Renaming attributes/metrics to custom names is optional. If not provided the names will be the default like “train_config.batch_size”.
categorical_name_remap = {
"model_config.activation": "Activation",
}
numerical_name_remap = {
"model_config.num_filter1": "N. Filter 1",
"model_config.num_filter2": "N. Filter 2",
"train_config.optimizer_config.arguments.lr": "Learning Rate",
}
attribute_name_remap = {**categorical_name_remap, **numerical_name_remap}
Finally, pass the following to the PlotAnalysis:
dataframe: Pandas dataframe.
cache: Whether to cache results.
optim_metrics: A dictionary mapping metric names to optimization directions.
numerical_attributes: List of all the numerical attributes plotted with respect to metrics.
categorical_attributes: List of all the categorical attributes plotted with respect to metrics.
analysis = PlotAnalysis(
df,
save_dir="./plots",
cache=True,
optim_metrics={"val_accuracy": Optim.max},
numerical_attributes=list(numerical_name_remap.keys()),
categorical_attributes=list(categorical_name_remap.keys()),
)
The main_figures() method is responsible for generating graphs, specifically a violin plot for numerical attributes and a linear plot for categorical values.
To generate these plots, pass the mappings of metrics and attributes dictionary.
analysis.make_figures(
metric_name_remap={
"val_accuracy": "Validation Accuracy",
},
attribute_name_remap= attribute_name_remap
)
Finally, the directory “plots” will contain all the plots of the HPO experiments
Analysis
Now, we can see the plot generated for our previous HPO tutorial.
Linearplots

We can see that, with increase in learning rate, the model’s validation accuracy decreases.
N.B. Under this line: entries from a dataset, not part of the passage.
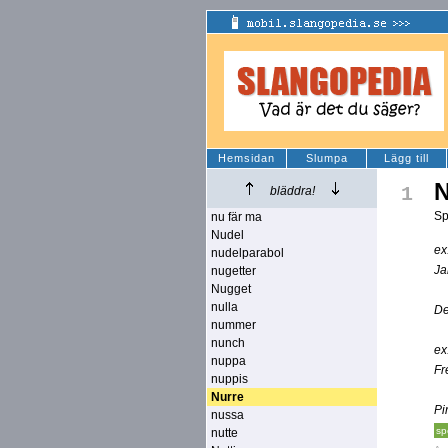
Hemsidan
Slumpa
Lägg till
N
1
bläddra!
Sp
nu fär ma
Nudel
ex
nudelparabol
Ja
nugetter
Nugget
nulla
De
nummer
nunch
ex
nuppa
Fr
nuppis
Nurre
Pi
nussa
sp
nutte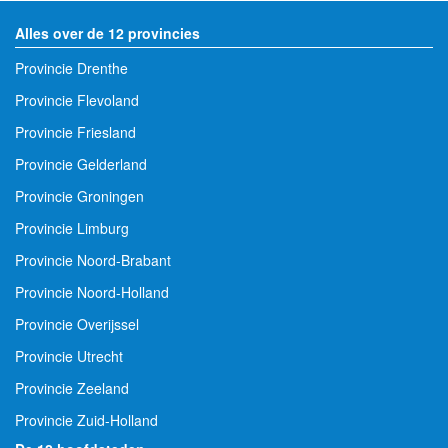
Alles over de 12 provincies
Provincie Drenthe
Provincie Flevoland
Provincie Friesland
Provincie Gelderland
Provincie Groningen
Provincie Limburg
Provincie Noord-Brabant
Provincie Noord-Holland
Provincie Overijssel
Provincie Utrecht
Provincie Zeeland
Provincie Zuid-Holland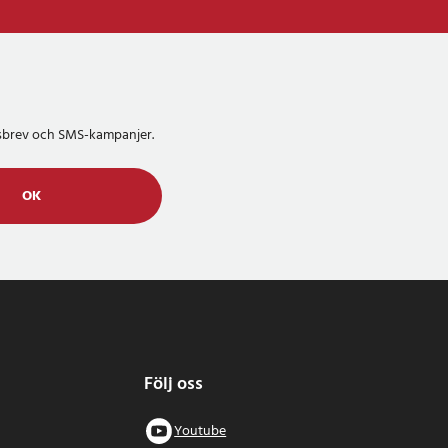
etsbrev och SMS-kampanjer.
OK
Följ oss
Youtube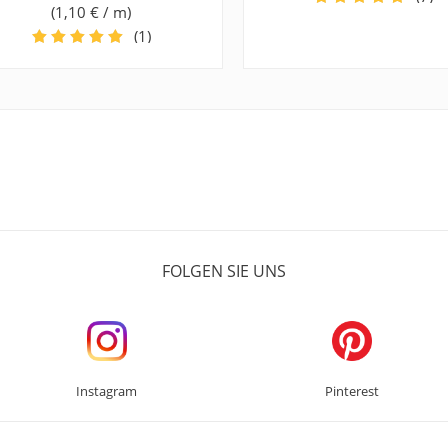
(1,10 € / m)
(1)
FOLGEN SIE UNS
Instagram
Pinterest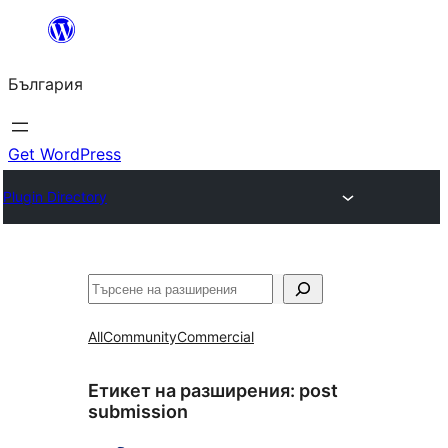
Към
съдържанието
България
Get WordPress
Plugin Directory
Търсене
All
Community
Commercial
Етикет на разширения:
post
submission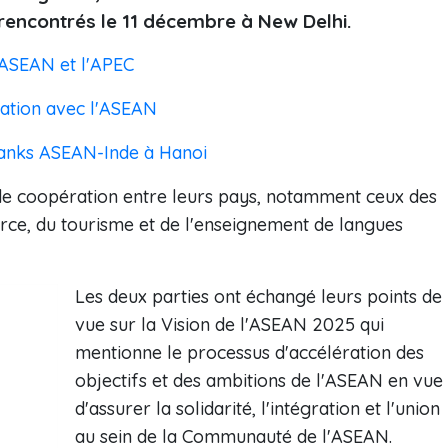
rencontrés le 11 décembre à New Delhi.
'ASEAN et l'APEC
ération avec l'ASEAN
tanks ASEAN-Inde à Hanoi
s de coopération ​entre leurs pays, notamment ceux des
rce, du tourisme et de l'enseignement de langues
Les deux parties ont échangé leurs points de
vue sur la Vision de l'ASEAN 2025 qui
mentionne ​le processus d'accélération des
objectifs et des ambitions de l'ASEAN ​en vue
d'assurer ​la solidarité, ​l'intégration et l'union
au sein de la Communauté de l'ASEAN.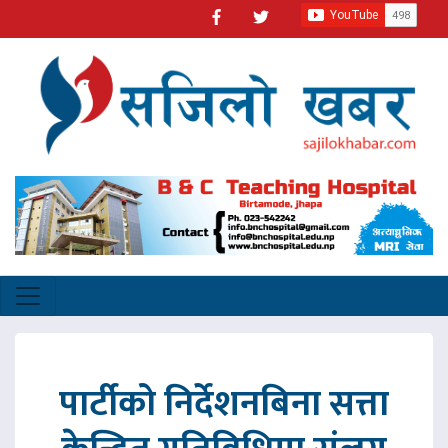
पार्टीको निर्देशनबिना सत्ता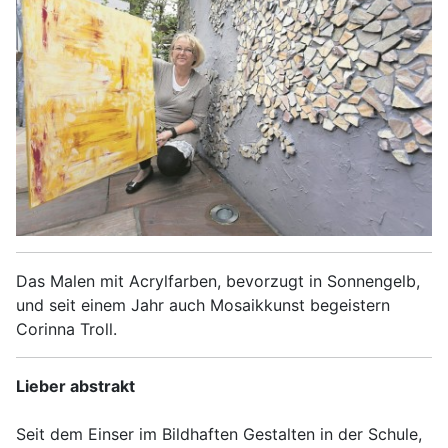
Das Malen mit Acrylfarben, bevorzugt in Sonnengelb,
und seit einem Jahr auch Mosaikkunst begeistern
Corinna Troll.
Lieber abstrakt
Seit dem Einser im Bildhaften Gestalten in der Schule,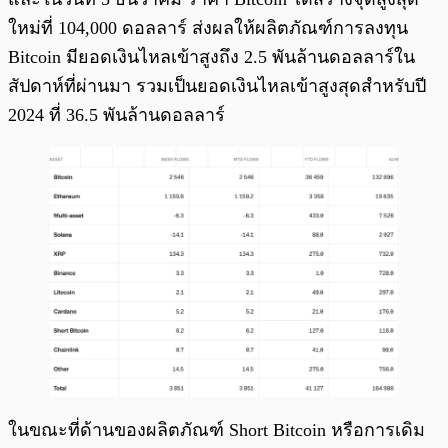
ใหม่ที่ 104,000 ดอลลาร์ ส่งผลให้ผลิตภัณฑ์การลงทุน
Bitcoin มียอดเงินไหลเข้าสูงถึง 2.5 พันล้านดอลลาร์ใน
สัปดาห์ที่ผ่านมา รวมเป็นยอดเงินไหลเข้าสูงสุดสำหรับปี
2024 ที่ 36.5 พันล้านดอลลาร์
ในขณะที่ด้านของผลิตภัณฑ์ Short Bitcoin หรือการเดิม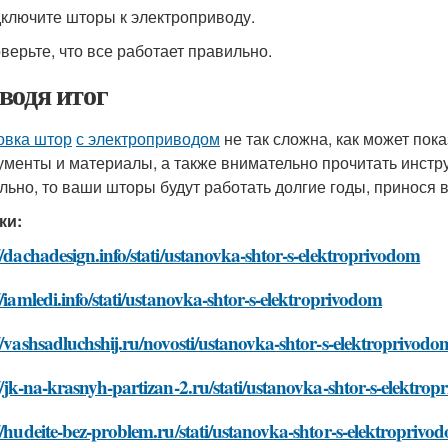
дключите шторы к электроприводу.
оверьте, что все работает правильно.
водя итог
овка штор
с электроприводом
не так сложна, как может пок
ументы и материалы, а также внимательно прочитать инстру
льно, то ваши шторы будут работать долгие годы, принося 
ки:
//dachadesign.info/stati/ustanovka-shtor-s-elektroprivodom
//iamledi.info/stati/ustanovka-shtor-s-elektroprivodom
//vashsadluchshij.ru/novosti/ustanovka-shtor-s-elektroprivodo
//jk-na-krasnyh-partizan-2.ru/stati/ustanovka-shtor-s-elektro
//hudeite-bez-problem.ru/stati/ustanovka-shtor-s-elektroprivo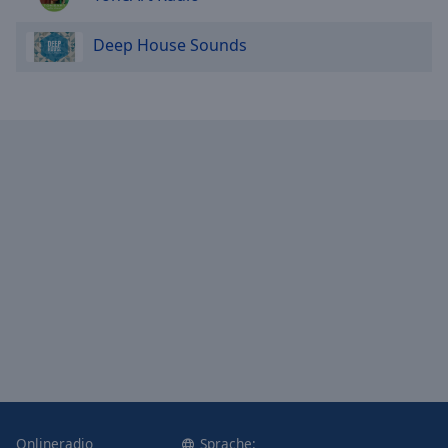
Deep House Sounds
Onlineradio
Sprache: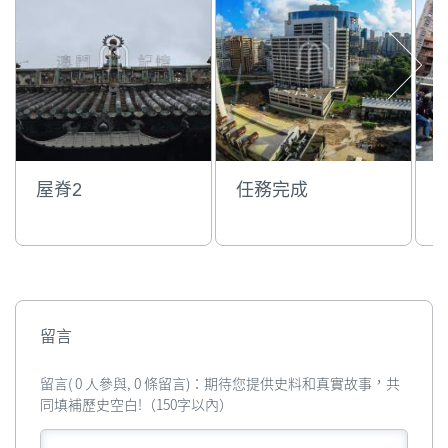
屋脊2
任務完成
留言
留言( 0 人參與, 0 條留言)：期待您提供史料和真實故事，共
同填補歷史空白!（150字以內）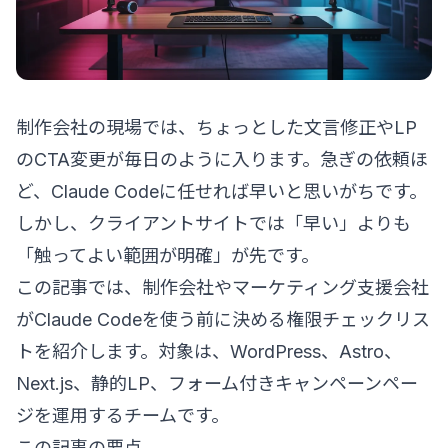
制作会社の現場では、ちょっとした文言修正やLP
のCTA変更が毎日のように入ります。急ぎの依頼ほ
ど、Claude Codeに任せれば早いと思いがちです。
しかし、クライアントサイトでは「早い」よりも
「触ってよい範囲が明確」が先です。
この記事では、制作会社やマーケティング支援会社
がClaude Codeを使う前に決める権限チェックリス
トを紹介します。対象は、WordPress、Astro、
Next.js、静的LP、フォーム付きキャンペーンペー
ジを運用するチームです。
この記事の要点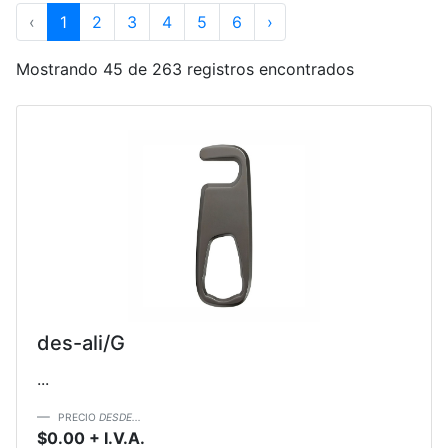
‹
1
2
3
4
5
6
›
Mostrando 45 de 263 registros encontrados
des-ali/G
...
PRECIO
DESDE...
$0.00 + I.V.A.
Similarly, with “N. Filter 1” decreases the model’s performance and the validation. Finally, the “N. Filter 2” hyperparameter does not affect the model’s accuracy.
Violinplots

For activation functions, we can see “relu” and “leaky relu” perform better for this problem. Training with “elu” scores low accuracy on validation set. Overall, leaky-relu gave the highest accuracy for the experiment.
Conclusion
Thus, we have completed the analysis part of the tutorial. We saw the complete pipeline to use ablator to train models. This starts with prototyping models to analyzing the HPO results. We have significantly spend less time on writing boiler plate code while getting the benefits of parallel-training, storing metrics and analysis.